Perguntas e respostas sobre a vacinação contra a poliomielite

1- Quem deve tomar a vacina?

A vacina contra a poliomielite está prevista no calendário do Programa Nacional de Imunizações (PNI) para todas as crianças menores de 5 anos. O esquema vacinal é de três doses da vacina injetável (VIP) aos dois, quatro e seis meses de idade, e dois reforços da vacinal oral bivalente (VOP) aos 15 meses e aos 4 anos.

2- Mesmo quem já tomou todas as vacinas deve se vacinar de novo?

Sim. Mesmo as crianças com o esquema inicial e com as doses de reforço completos devem receber a vacina na campanha sazonal. Elas receberão uma dose da VOP (da gotinha). Crianças que não tiverem completado o esquema vacinal receberão o imunizante injetável para concluí-lo.

3- A criança somente estará protegida com o esquema completo?

Sim. Ela estará protegida contra a poliomielite somente quando completar o esquema de três doses da vacina injetável contra a poliomielite (VIP), chamado esquema primário. As duas doses de reforço garantem o prolongamento dessa proteção, assim como as doses das campanhas sazonais.

4- Por que a necessidade desse reforço agora?

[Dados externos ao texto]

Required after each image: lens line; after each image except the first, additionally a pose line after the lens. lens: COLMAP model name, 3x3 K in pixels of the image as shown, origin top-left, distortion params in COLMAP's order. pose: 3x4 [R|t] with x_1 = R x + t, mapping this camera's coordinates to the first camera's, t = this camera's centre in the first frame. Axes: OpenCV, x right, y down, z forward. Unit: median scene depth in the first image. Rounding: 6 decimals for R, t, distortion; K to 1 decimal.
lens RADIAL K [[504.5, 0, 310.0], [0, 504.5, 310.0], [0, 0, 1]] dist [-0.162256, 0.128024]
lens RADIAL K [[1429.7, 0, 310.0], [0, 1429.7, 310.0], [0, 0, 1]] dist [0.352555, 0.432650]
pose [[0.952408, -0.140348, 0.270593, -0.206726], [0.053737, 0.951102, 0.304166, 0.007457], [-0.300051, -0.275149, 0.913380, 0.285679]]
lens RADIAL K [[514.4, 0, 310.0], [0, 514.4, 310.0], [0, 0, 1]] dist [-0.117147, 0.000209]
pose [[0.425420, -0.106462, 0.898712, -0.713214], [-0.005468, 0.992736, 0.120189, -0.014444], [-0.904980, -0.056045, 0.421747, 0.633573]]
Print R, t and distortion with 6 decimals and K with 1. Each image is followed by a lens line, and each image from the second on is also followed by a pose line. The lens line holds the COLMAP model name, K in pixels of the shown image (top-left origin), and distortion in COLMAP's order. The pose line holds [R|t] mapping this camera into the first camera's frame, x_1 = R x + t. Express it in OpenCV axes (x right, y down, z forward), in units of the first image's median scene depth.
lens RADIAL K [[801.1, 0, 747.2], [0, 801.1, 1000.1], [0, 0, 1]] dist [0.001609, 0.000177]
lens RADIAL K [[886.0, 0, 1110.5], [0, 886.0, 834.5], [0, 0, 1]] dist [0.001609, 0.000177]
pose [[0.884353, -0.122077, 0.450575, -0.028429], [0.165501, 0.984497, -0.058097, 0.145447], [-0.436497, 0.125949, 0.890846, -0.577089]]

A Campanha Nacional de Vacinação Contra a Poliomielite acontece anualmente nesta época do ano desde a década de 1980. Ela não deve ser considerada excepcional, mas uma forma de reforçar a importância de mantermos a cobertura vacinal de 95% das crianças menores de cinco anos em todo o país, para evitar o risco de novos surtos da doença por aqui.

5- Quais as vacinas usadas contra a poliomielite?

Dois tipos de vacinas contra a poliomielite são usadas na região das Américas: a vacina oral atenuada (VOP) e a vacina injetável inativada (VIP). Antigamente, a VOP continha três tipos de poliovírus. Após a declaração de erradicação do poliovírus selvagem tipo 2, em 2016, o sorotipo 2 foi retirado. Apenas a vacina VOP com sorotipos 1 e 3, conhecida como VOPb, foi continuada. Os países estão substituindo gradualmente esse produto pela vacina VIP – que será o caso do Brasil a partir do segundo semestre deste ano.

6- Quais os efeitos colaterais da vacina contra a poliomielite?

A maioria dos vacinados não apresenta efeitos colaterais, mas raramente pode ocorrer vermelhidão e inchaço no local da vacinação injetável.

7- A vacina tem contraindicações?

Segundo a Sociedade Brasileira de Imunizações, a VOP é contraindicada para gestante, pessoas que sofreram anafilaxia após o uso de componentes da vacina em especial os antibióticos neomicina, polimixina e estreptomicina; pessoas com doenças do sistema imunológico causadas por doenças ou medicamentos e pessoas que vivem com HIV. A VIP é contraindicada para pessoas com histórico de alergia grave (anafilaxia) à dose anterior da vacina ou a algum de seus componentes.

8- Como se contrai a poliomielite?

O vírus é transmitido de pessoa a pessoa por via fecal-oral ou, menos frequentemente, por um meio comum (água ou alimentos contaminados, por exemplo) e se multiplica no intestino.

9- Quais sintomas podem indicar um caso de poliomielite paralítica?

Deve-se suspeitar de poliomielite em crianças não vacinadas ou parcialmente vacinadas com sintomas semelhantes aos da gripe (febre, dores musculares, dores de cabeça, falta de apetite) e que parecem estar se recuperando, mas que tenham retorno dos sintomas em alguns dias. Pode ocorrer ainda diminuição da força nas pernas ou braços e dificuldade para andar. A diminuição da força progride rapidamente para a paralisia, geralmente desigual entre os membros afetados.

10- Como confirmar que se trata de poliomielite?

Uma amostra de fezes deve ser analisada em laboratório para avaliar a detecção ou não do poliovírus. A amostra deve ser coletada em até 14 dias a partir do início da paralisia.

Fontes: Instituto Butantan; Organização Mundial da Saúde; Organização Pan-Americana da Saúde; Ministério da Saúde; Calendário de Vacinação do Sistema Único de Saúde; Sociedade Brasileira de Imunizações.